Surgeons at the University of Michigan’s CS Mott Children’s Hospital (Ann Arbor, Mich) have successfully implanted 3-D printed tracheal splints to open the collapsed airways of an 18-month-old boy, according to the university.

The child is the second infant whose life has been saved with the new, bioresorbable airway splints that were created using a biopolymer called polycaprolactone. Another child was saved using the procedure in May 2013.

The second child suffered from a condition known as tetralogy of Fallot with absent pulmonary valve, which can put tremendous pressure on the airways, according to U-M. The boy developed severe tracheobronchomalacia, or softening of his trachea and bronchi, and his airways collapsed to the point that they were reduced to small slits.

For months, the child would stop breathing and turn blue, sometimes four to five times a day, according to his mother. As a result, medical personnel had to resuscitate him with heavy medication or other interventions.

According to doctors at U-M, the child needed to be on a ventilator at pressure levels that had reached the maximum, and he was not improving. What’s more, he was often on strong medication and even had been put into a medically-induced coma because he would work against the ventilator if he was awake.

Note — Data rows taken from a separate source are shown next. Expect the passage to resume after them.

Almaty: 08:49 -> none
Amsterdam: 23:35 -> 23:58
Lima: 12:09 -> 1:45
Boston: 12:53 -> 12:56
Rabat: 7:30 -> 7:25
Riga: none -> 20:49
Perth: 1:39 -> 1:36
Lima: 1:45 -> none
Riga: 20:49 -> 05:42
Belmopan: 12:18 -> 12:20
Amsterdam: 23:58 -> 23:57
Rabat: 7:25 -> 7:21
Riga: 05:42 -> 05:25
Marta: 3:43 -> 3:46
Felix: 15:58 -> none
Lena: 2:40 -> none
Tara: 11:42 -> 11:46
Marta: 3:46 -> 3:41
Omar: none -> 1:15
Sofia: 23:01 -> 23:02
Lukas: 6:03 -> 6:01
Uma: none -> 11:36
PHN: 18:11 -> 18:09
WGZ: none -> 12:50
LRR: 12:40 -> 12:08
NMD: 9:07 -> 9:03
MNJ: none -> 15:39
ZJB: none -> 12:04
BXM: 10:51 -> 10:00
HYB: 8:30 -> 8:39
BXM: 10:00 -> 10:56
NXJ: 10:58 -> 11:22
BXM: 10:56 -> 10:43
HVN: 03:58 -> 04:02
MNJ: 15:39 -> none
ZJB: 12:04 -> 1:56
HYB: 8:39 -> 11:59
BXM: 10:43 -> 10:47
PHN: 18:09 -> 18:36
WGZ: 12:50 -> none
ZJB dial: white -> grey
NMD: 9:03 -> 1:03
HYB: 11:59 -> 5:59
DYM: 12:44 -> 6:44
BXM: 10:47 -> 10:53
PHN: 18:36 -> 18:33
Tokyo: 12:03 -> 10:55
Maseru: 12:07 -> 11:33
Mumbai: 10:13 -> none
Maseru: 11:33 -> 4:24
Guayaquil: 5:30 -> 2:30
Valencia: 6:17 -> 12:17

Using their procedure that saved the previous patient, University of Michigan doctors Glenn Green, MD, and Scott Hollister, PhD, took a CT scan of the boy’s trachea and bronchi and integrated an image-based computer model with laser-based 3-D printing to produce the splint, which was custom fit within the baby’s airway.

Assisted by Green, pediatric surgeons sewed two splints around the boy’s right and left bronchi to expand the airways and give it external support to aid proper growth.

The bioresorbable splints have successfully improved the child’s breathing, enabling less ventilator support and allowing the boy to go home for the first time. According to the University, in the course of 3 years, the splint will be naturally reabsorbed by the body.

“It is a tremendous feeling to know that this device has saved another child,” said Hollister. “We believe there are many other applications for these techniques, but to see the impact living and breathing in front of you is overwhelming.”

According to U-M, severe tracheobronchomalacia is rare. About 1 in 2,200 babies is born with tracheobronchomalacia, and most children grow out of it by age 2 or 3, although it often is can be misdiagnosed as asthma that doesn’t respond to treatment.

“Severe tracheobronchomalacia has been a condition that has frustrated me for years,” Green added. “I’ve seen children die from it. To see this device work, for a second time, it’s a major accomplishment and offers hope for these children.”